Так, философы XVIII века, французского Просвещения, настроены весьма негативно по отношению к католической Церкви и к религиозным взглядам на человека. Но их такое отношение возникает в ответ на нездоровое положение дел в церковной среде, связанное с очень тесным сращением Церкви и государства. Высокое положение Церкви во Франции этого времени означает возможность жить, ни за что не отвечая, удовлетворяя любым своим прихотям, возможность чувствовать себя стабильно, комфортно и обеспеченно. Конечно, и в то время были честные пастыри, но очень и очень нередко можно было видеть людей наподобие дяди известного писателя маркиза де Сада, который, будучи аббатом, в своем монастыре содержал целый притон. Люди знали об этом, это видели. Церковь начинает ассоциироваться у многих людей, в том числе у философов-просветителей, с кромешной стихией лжи, лицемерия, обмана. Возникает стремление отринуть эту ложь, но вместе с ней, как правило, отвергается и христианство. Появляется стремление выстроить человеческую жизнь не на религиозных, а на рациональных основаниях. И в конечном счете все это придет к революции, которая заставит философов снова крепко задуматься. Потому что эта попытка перестроить мир под флагом разума обернется даже еще большей иррациональностью, когда страсть, жестокость, ненависть выйдут из берегов, будет литься человеческая кровь и разум окажется бессилен это сдержать.

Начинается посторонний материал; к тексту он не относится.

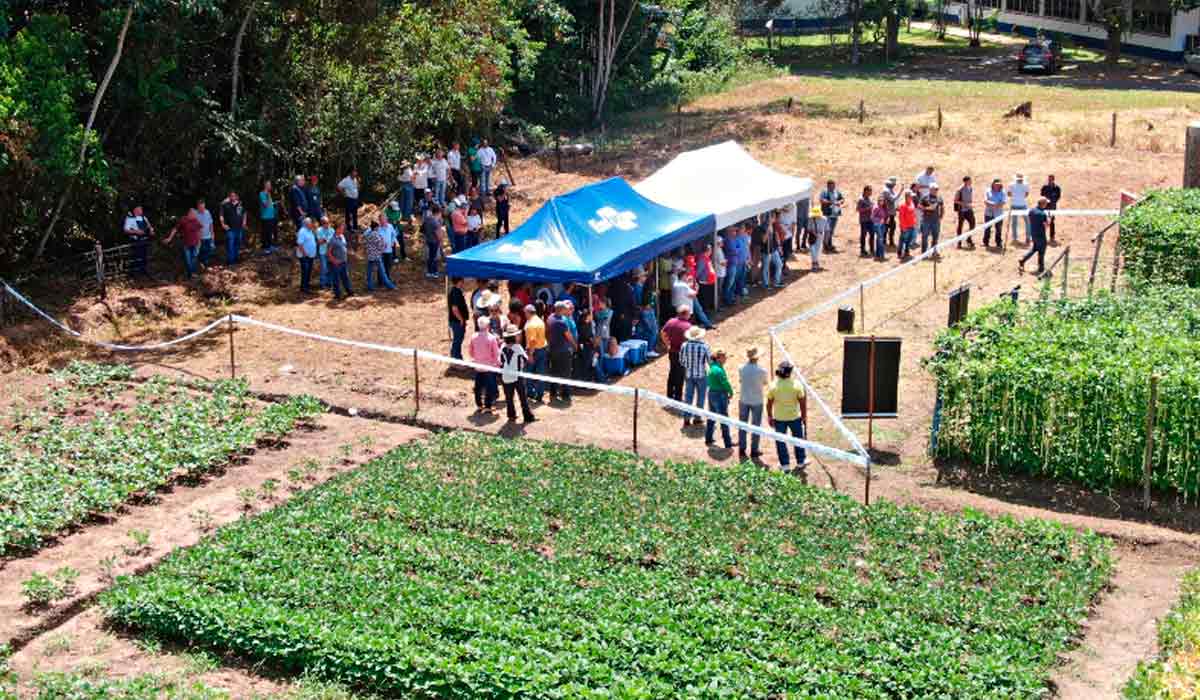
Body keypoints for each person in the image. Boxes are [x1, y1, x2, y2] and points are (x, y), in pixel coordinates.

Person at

Но пока до революции дело еще не дошло, французская психологическая философская мысль делает усиленные попытки познать человека без всякой религии и метафизики, как чисто природное существо. И мыслителям этого времени такой путь рассмотрения человека кажется более продуктивным; кажется, что на основе именно такого познания можно научиться реально воздействовать на жизнь и развитие людей и человеческого общества, можно реально улучшить человеческую жизнь. Возникают очень яркие, новаторские, но при том редукционистские модели человеческой душевной жизни. Одна из важных линий здесь будет связана с попыткой представить душевную жизнь как сложно организованный механизм. Это делает, к примеру, Ламетри в книге «Человек-машина». Ламетри настаивает на том, что мы не нуждаемся применительно к человеку в гипотезе души; Декарт в этом плане ошибался. Человек, так же как и животное, это сложноорганизованная машина. Машина, умеющая говорить, машина, которая довольно изысканно устроена, но тем не менее машина. И вот отсюда начинается в психологии тема машинности в человеке. Понятно, что Ламетри ее абсолютизирует, он настаивает на том, что, кроме машины, в человеке ничего нет, но в принципе, если мы рассмотрим эту проблему уже в свете того, что о ней можно сказать уже сейчас, не абсолютизируя позицию Ламетри, мы можем сказать, что в принципе в человеке весьма и весьма много машинных вещей. Недаром тема машинного в человеке прочно войдет в психологию. Сегодня выражение «психические механизмы» кажется чем-то очевидным.
Еще более выпукло и более примитивно заостряет эту мысль такой мыслитель, как Кабанис, который пытается провести мысль о том, что человеческое мышление, душевная жизнь – это функция, как говорили в советские годы, сложноорганизованной материи. Прежде всего, мозга. Но он выражает эту мысль со свойственным французам того времени заострением и в то же время упрощением. Он пишет буквально следующее: подобно тому как желудок вырабатывает желудочный сок, печень вырабатывает желчь, подобно этому мозг вырабатывает мысль. Это своего рода, как его назовут впоследствии, «вульгарный материализм», но он как раз понятен исходя из общих тенденций французской философской психологии того времени. Такого рода высказывания, конечно, можно понять, только если учитывать, что они являются своего рода провокативной «акцией», по стилистике более близкой даже к авангардному искусству, чем к взвешенной академической философии.